石垣市の尖閣諸島周辺海域で常駐し、領海侵入を繰り返している中国海警局の艦船が、2つの船隊で「専従体制」を組んだと見られることが、防衛大学校戦略研究室の中澤信一准教授の分析で分かった。各船隊は最近、おおむね1カ月交代で尖閣海域に派遣されている。中澤准教授は「中国側は(海警局の艦船を)スケジュールに沿って海軍式に運用している可能性がある」と指摘した。
日本の海上保安庁は、尖閣周辺で巡視船の専従体制を組んで領海警備に当たっている。中国側も自国の尖閣領有権主張と日本の実効支配打破を狙い、海保と互角の体制を組んでいる可能性が高くなった。
中澤准教授は、中国海警局が尖閣海域に派遣する艦船のデータを海保の発表や新聞記事をもとに分析し、派遣パターンを割り出した。
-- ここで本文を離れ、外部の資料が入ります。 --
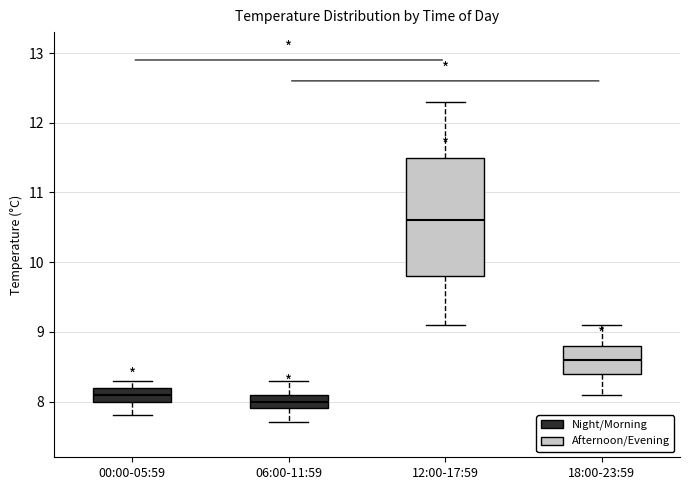

Reading left to right, read every box against the y-axis: the position of its median line, the range the box covers, and the ends of its whiskers. The values are not printed on the chart, so give them approximately, as read against the axis.

00:00-05:59: median 8.1, box 8.0 to 8.2, whiskers 7.8 to 8.3
06:00-11:59: median 8.0, box 7.9 to 8.1, whiskers 7.7 to 8.3
12:00-17:59: median 10.6, box 9.8 to 11.5, whiskers 9.1 to 12.3
18:00-23:59: median 8.6, box 8.4 to 8.8, whiskers 8.1 to 9.1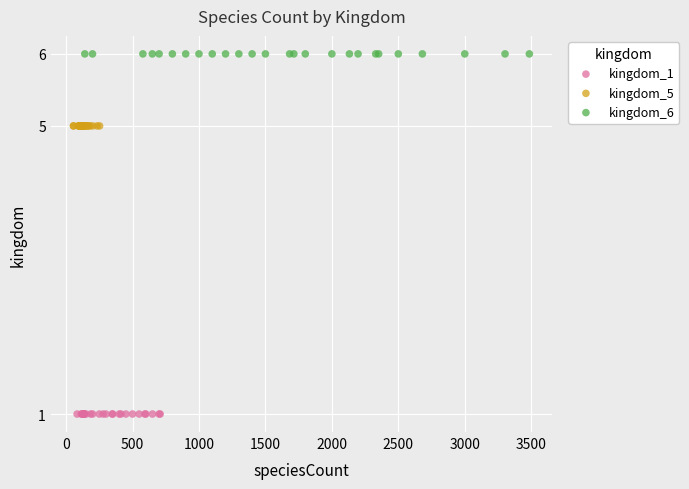

Which series contains the highest Y value?

kingdom_6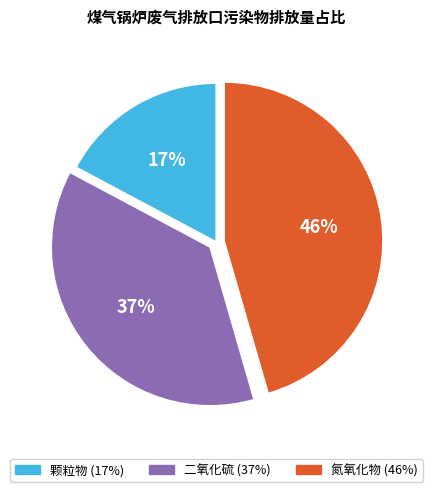

Is there a majority slice in this chart?

No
尖閣海域の中国艦船は通常4隻の船隊を組んでいるが、司令塔が存在するかは不明。2隻ずつに分派されて活動することもある。また、4隻のうち1隻には必ず機関砲らしきものが搭載されている。
2021年10月9日までは、中国各地の港を母港とする艦船の混成船隊だったが、同日以降は、上海と寧波を母港とする2つの船隊に固定化され、それぞれが交代で派遣されている。中国側は、この2つの船隊で専従体制を組んだ可能性が高い。
中澤准教授は「専従体制を組むことで乗組員も尖閣海域に慣れ、練度が高まる。不測の事態が減ることになる」と専従体制のメリットを説明。偶発的な事態から日中の対立がエスカレートしないよう、中国側に一定の政治的配慮が働いていると推測した。
尖閣海域への派遣期間は20年1月15日以降、毎月15日を基準日として1カ月交代のパターンが多くなった。領海侵入は、日本漁船を追跡している場合以外は2時間程度が多く、中澤准教授は「派遣船隊の実績づくりのノルマ」と見る。
中国は21年2月から海警法を施行し、尖閣海域で海警局艦船の武器使用が可能になった。海警局艦船が現在まで実際に武器を使用した例はないが、尖閣周辺で操業する日本漁船は執拗に追跡している。海保の巡視船が漁船を警護しており、現時点で日本人に危害は及んでいない。
中澤准教授は「武器使用は自制しているものと認められるが、尖閣周辺で航行する日本漁船は『徹底的に追跡して排除する』というのが中国側のポリシー。その行動はこれからも継続されるだろう」と予測した。